- United States / Bangladesh
- Dates: 21 – 25 May 2024
- Captains: Monank Patel / Najmul Hossain Shanto

Twenty20 International series
- Results: United States won the 3-match series 2–1
- Most runs: Corey Anderson (65) / Towhid Hridoy (83)
- Most wickets: Ali Khan (4) / Mustafizur Rahman (10)
- Player of the series: Mustafizur Rahman (Ban)

= Bangladeshi cricket team in the United States in 2024 =

International cricket tour

The Bangladesh men's cricket team toured the United States in May 2024 to play three Twenty20 International (T20I) matches against the United States national cricket team. The series formed part of both teams' preparation ahead of the 2024 ICC Men's T20 World Cup. In March 2024, USA Cricket confirmed the fixtures for the tour.

This was the first bilateral series between the two teams. Bangladesh had last toured the United States in 2018, as part of a series against West Indies.
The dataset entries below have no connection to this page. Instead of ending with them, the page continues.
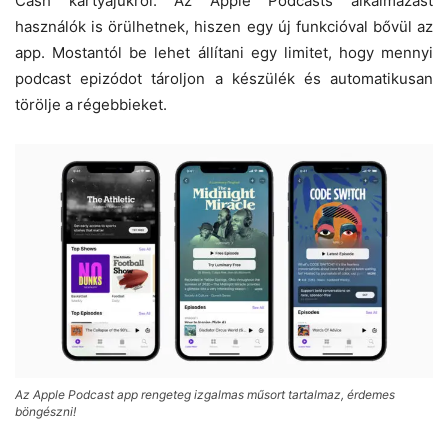
Cash kártyájukról. Az Apple Podcasts alkalmazást
használók is örülhetnek, hiszen egy új funkcióval bővül az
app. Mostantól be lehet állítani egy limitet, hogy mennyi
podcast epizódot tároljon a készülék és automatikusan
törölje a régebbieket.
Az Apple Podcast app rengeteg izgalmas műsort tartalmaz, érdemes
böngészni!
United States won the first match of the series by 5 wickets. This was their first match, and first victory, against Bangladesh. Bangladesh became the first team to suffer from 100 men's T20I defeats in the second match, as United States won the match by 6 runs and secured their first series victory against a full member team. United States eventually won the series 2–1 after Mustafizur Rahman's six-wicket haul helpied Bangladesh win the third match by 10 wickets. It was Bangladesh's first victory by 10 wickets in the format.

==Squads==

| United States | Bangladesh |
|---|---|
| Monank Patel (c, wk); Aaron Jones (vc); Corey Anderson; Andries Gous (wk); Shayan Jahangir (wk); Nosthush Kenjige; Ali Khan; Milind Kumar; Nitish Kumar; Saurabh Netravalkar; Nisarg Patel; Shadley van Schalkwyk; Harmeet Singh; Jessy Singh; Steven Taylor; | Najmul Hossain Shanto (c); Taskin Ahmed (vc); Jaker Ali (wk); Liton Das (wk); Mahedi Hasan; Tanzid Hasan; Afif Hossain; Rishad Hossain; Towhid Hridoy; Tanvir Islam; Hasan Mahmud; Mahmudullah; Mustafizur Rahman; Tanzim Hasan Sakib; Soumya Sarkar; Shakib Al Hasan; Shoriful Islam; |

United States named Juanoy Drysdale, Yasir Mohammad and Gajanand Singh as reserves. Taskin Ahmed was ruled out of the Bangladesh squad for the series due to injury.